● Your objective
Reproduce every entry below word for word, changing nothing.

● Entries shown
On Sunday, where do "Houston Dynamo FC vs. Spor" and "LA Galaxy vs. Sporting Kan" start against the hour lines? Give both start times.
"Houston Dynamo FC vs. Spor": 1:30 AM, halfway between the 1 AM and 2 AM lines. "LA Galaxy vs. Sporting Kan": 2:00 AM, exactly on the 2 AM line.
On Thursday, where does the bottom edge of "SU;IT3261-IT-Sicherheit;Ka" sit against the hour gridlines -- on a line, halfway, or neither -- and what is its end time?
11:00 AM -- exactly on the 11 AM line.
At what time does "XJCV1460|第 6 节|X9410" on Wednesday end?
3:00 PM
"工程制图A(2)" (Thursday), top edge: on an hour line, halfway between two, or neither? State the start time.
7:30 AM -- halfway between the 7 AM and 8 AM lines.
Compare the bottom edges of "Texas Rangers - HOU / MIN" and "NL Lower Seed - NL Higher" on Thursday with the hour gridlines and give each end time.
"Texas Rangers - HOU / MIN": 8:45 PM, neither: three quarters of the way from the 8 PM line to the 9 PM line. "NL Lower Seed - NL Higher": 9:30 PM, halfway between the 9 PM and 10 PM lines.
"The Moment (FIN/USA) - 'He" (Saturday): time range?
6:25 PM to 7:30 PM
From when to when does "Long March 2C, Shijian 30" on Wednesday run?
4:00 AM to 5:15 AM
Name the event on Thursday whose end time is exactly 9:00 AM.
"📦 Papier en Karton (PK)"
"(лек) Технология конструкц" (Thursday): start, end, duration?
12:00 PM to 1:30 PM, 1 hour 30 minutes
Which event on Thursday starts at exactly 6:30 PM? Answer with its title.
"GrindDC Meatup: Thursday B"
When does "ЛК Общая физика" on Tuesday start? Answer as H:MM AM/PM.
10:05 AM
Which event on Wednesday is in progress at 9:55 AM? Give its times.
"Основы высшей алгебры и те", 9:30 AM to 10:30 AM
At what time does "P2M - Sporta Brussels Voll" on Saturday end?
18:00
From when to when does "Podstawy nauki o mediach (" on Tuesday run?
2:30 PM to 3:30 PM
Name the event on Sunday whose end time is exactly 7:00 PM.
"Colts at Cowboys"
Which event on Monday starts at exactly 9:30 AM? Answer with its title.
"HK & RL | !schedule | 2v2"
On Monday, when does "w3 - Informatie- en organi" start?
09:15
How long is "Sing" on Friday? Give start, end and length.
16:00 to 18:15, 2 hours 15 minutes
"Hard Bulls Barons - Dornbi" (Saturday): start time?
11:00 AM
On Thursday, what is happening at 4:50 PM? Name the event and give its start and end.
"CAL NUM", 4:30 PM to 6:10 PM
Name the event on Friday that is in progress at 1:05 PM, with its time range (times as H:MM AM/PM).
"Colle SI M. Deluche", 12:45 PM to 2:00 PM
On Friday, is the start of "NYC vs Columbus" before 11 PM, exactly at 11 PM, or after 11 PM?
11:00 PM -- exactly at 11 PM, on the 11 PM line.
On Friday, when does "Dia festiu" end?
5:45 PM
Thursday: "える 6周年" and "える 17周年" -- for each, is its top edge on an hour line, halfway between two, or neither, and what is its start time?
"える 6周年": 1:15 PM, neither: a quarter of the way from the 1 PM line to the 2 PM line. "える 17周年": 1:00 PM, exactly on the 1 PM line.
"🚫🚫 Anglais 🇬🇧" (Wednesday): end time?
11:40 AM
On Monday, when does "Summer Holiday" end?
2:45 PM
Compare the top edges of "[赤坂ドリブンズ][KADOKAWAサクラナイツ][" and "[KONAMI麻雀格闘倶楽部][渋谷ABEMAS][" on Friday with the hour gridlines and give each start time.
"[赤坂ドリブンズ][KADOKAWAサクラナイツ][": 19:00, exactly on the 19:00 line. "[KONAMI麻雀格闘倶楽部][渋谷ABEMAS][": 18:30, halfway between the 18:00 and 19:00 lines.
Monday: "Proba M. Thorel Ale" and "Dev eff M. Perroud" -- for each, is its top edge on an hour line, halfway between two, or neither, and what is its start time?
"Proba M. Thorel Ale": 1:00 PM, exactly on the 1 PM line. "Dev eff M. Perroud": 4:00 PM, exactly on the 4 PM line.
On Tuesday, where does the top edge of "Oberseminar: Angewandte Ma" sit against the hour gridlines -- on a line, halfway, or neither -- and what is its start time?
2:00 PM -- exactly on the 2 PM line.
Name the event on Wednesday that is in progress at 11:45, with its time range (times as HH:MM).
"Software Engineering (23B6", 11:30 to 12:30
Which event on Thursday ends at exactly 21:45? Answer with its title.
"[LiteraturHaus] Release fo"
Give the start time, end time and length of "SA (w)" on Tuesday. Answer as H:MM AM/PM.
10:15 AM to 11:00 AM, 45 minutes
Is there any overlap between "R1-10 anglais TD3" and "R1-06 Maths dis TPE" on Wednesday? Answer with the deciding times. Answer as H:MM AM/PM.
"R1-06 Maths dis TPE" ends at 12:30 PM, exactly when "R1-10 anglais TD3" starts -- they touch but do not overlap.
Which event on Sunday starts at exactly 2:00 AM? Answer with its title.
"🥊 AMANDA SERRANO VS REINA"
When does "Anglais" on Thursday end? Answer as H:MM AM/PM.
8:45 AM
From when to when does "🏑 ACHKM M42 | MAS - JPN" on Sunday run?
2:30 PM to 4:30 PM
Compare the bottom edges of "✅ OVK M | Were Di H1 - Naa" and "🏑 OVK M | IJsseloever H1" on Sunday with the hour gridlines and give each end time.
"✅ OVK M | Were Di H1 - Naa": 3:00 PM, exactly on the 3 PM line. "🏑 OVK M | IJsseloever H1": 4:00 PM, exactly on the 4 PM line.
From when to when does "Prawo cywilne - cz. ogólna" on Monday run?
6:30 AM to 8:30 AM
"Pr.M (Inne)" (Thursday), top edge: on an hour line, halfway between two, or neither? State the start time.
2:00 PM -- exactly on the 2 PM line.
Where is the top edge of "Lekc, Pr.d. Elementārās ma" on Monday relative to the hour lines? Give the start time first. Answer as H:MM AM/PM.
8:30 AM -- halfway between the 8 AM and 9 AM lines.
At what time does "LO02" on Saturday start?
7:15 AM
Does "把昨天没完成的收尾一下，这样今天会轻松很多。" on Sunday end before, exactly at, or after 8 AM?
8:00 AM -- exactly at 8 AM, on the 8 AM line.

● Answer
On Sunday, where do "Houston Dynamo FC vs. Spor" and "LA Galaxy vs. Sporting Kan" start against the hour lines? Give both start times.
"Houston Dynamo FC vs. Spor": 1:30 AM, halfway between the 1 AM and 2 AM lines. "LA Galaxy vs. Sporting Kan": 2:00 AM, exactly on the 2 AM line.
On Thursday, where does the bottom edge of "SU;IT3261-IT-Sicherheit;Ka" sit against the hour gridlines -- on a line, halfway, or neither -- and what is its end time?
11:00 AM -- exactly on the 11 AM line.
At what time does "XJCV1460|第 6 节|X9410" on Wednesday end?
3:00 PM
"工程制图A(2)" (Thursday), top edge: on an hour line, halfway between two, or neither? State the start time.
7:30 AM -- halfway between the 7 AM and 8 AM lines.
Compare the bottom edges of "Texas Rangers - HOU / MIN" and "NL Lower Seed - NL Higher" on Thursday with the hour gridlines and give each end time.
"Texas Rangers - HOU / MIN": 8:45 PM, neither: three quarters of the way from the 8 PM line to the 9 PM line. "NL Lower Seed - NL Higher": 9:30 PM, halfway between the 9 PM and 10 PM lines.
"The Moment (FIN/USA) - 'He" (Saturday): time range?
6:25 PM to 7:30 PM
From when to when does "Long March 2C, Shijian 30" on Wednesday run?
4:00 AM to 5:15 AM
Name the event on Thursday whose end time is exactly 9:00 AM.
"📦 Papier en Karton (PK)"
"(лек) Технология конструкц" (Thursday): start, end, duration?
12:00 PM to 1:30 PM, 1 hour 30 minutes
Which event on Thursday starts at exactly 6:30 PM? Answer with its title.
"GrindDC Meatup: Thursday B"
When does "ЛК Общая физика" on Tuesday start? Answer as H:MM AM/PM.
10:05 AM
Which event on Wednesday is in progress at 9:55 AM? Give its times.
"Основы высшей алгебры и те", 9:30 AM to 10:30 AM
At what time does "P2M - Sporta Brussels Voll" on Saturday end?
18:00
From when to when does "Podstawy nauki o mediach (" on Tuesday run?
2:30 PM to 3:30 PM
Name the event on Sunday whose end time is exactly 7:00 PM.
"Colts at Cowboys"
Which event on Monday starts at exactly 9:30 AM? Answer with its title.
"HK & RL | !schedule | 2v2"
On Monday, when does "w3 - Informatie- en organi" start?
09:15
How long is "Sing" on Friday? Give start, end and length.
16:00 to 18:15, 2 hours 15 minutes
"Hard Bulls Barons - Dornbi" (Saturday): start time?
11:00 AM
On Thursday, what is happening at 4:50 PM? Name the event and give its start and end.
"CAL NUM", 4:30 PM to 6:10 PM
Name the event on Friday that is in progress at 1:05 PM, with its time range (times as H:MM AM/PM).
"Colle SI M. Deluche", 12:45 PM to 2:00 PM
On Friday, is the start of "NYC vs Columbus" before 11 PM, exactly at 11 PM, or after 11 PM?
11:00 PM -- exactly at 11 PM, on the 11 PM line.
On Friday, when does "Dia festiu" end?
5:45 PM
Thursday: "える 6周年" and "える 17周年" -- for each, is its top edge on an hour line, halfway between two, or neither, and what is its start time?
"える 6周年": 1:15 PM, neither: a quarter of the way from the 1 PM line to the 2 PM line. "える 17周年": 1:00 PM, exactly on the 1 PM line.
"🚫🚫 Anglais 🇬🇧" (Wednesday): end time?
11:40 AM
On Monday, when does "Summer Holiday" end?
2:45 PM
Compare the top edges of "[赤坂ドリブンズ][KADOKAWAサクラナイツ][" and "[KONAMI麻雀格闘倶楽部][渋谷ABEMAS][" on Friday with the hour gridlines and give each start time.
"[赤坂ドリブンズ][KADOKAWAサクラナイツ][": 19:00, exactly on the 19:00 line. "[KONAMI麻雀格闘倶楽部][渋谷ABEMAS][": 18:30, halfway between the 18:00 and 19:00 lines.
Monday: "Proba M. Thorel Ale" and "Dev eff M. Perroud" -- for each, is its top edge on an hour line, halfway between two, or neither, and what is its start time?
"Proba M. Thorel Ale": 1:00 PM, exactly on the 1 PM line. "Dev eff M. Perroud": 4:00 PM, exactly on the 4 PM line.
On Tuesday, where does the top edge of "Oberseminar: Angewandte Ma" sit against the hour gridlines -- on a line, halfway, or neither -- and what is its start time?
2:00 PM -- exactly on the 2 PM line.
Name the event on Wednesday that is in progress at 11:45, with its time range (times as HH:MM).
"Software Engineering (23B6", 11:30 to 12:30
Which event on Thursday ends at exactly 21:45? Answer with its title.
"[LiteraturHaus] Release fo"
Give the start time, end time and length of "SA (w)" on Tuesday. Answer as H:MM AM/PM.
10:15 AM to 11:00 AM, 45 minutes
Is there any overlap between "R1-10 anglais TD3" and "R1-06 Maths dis TPE" on Wednesday? Answer with the deciding times. Answer as H:MM AM/PM.
"R1-06 Maths dis TPE" ends at 12:30 PM, exactly when "R1-10 anglais TD3" starts -- they touch but do not overlap.
Which event on Sunday starts at exactly 2:00 AM? Answer with its title.
"🥊 AMANDA SERRANO VS REINA"
When does "Anglais" on Thursday end? Answer as H:MM AM/PM.
8:45 AM
From when to when does "🏑 ACHKM M42 | MAS - JPN" on Sunday run?
2:30 PM to 4:30 PM
Compare the bottom edges of "✅ OVK M | Were Di H1 - Naa" and "🏑 OVK M | IJsseloever H1" on Sunday with the hour gridlines and give each end time.
"✅ OVK M | Were Di H1 - Naa": 3:00 PM, exactly on the 3 PM line. "🏑 OVK M | IJsseloever H1": 4:00 PM, exactly on the 4 PM line.
From when to when does "Prawo cywilne - cz. ogólna" on Monday run?
6:30 AM to 8:30 AM
"Pr.M (Inne)" (Thursday), top edge: on an hour line, halfway between two, or neither? State the start time.
2:00 PM -- exactly on the 2 PM line.
Where is the top edge of "Lekc, Pr.d. Elementārās ma" on Monday relative to the hour lines? Give the start time first. Answer as H:MM AM/PM.
8:30 AM -- halfway between the 8 AM and 9 AM lines.
At what time does "LO02" on Saturday start?
7:15 AM
Does "把昨天没完成的收尾一下，这样今天会轻松很多。" on Sunday end before, exactly at, or after 8 AM?
8:00 AM -- exactly at 8 AM, on the 8 AM line.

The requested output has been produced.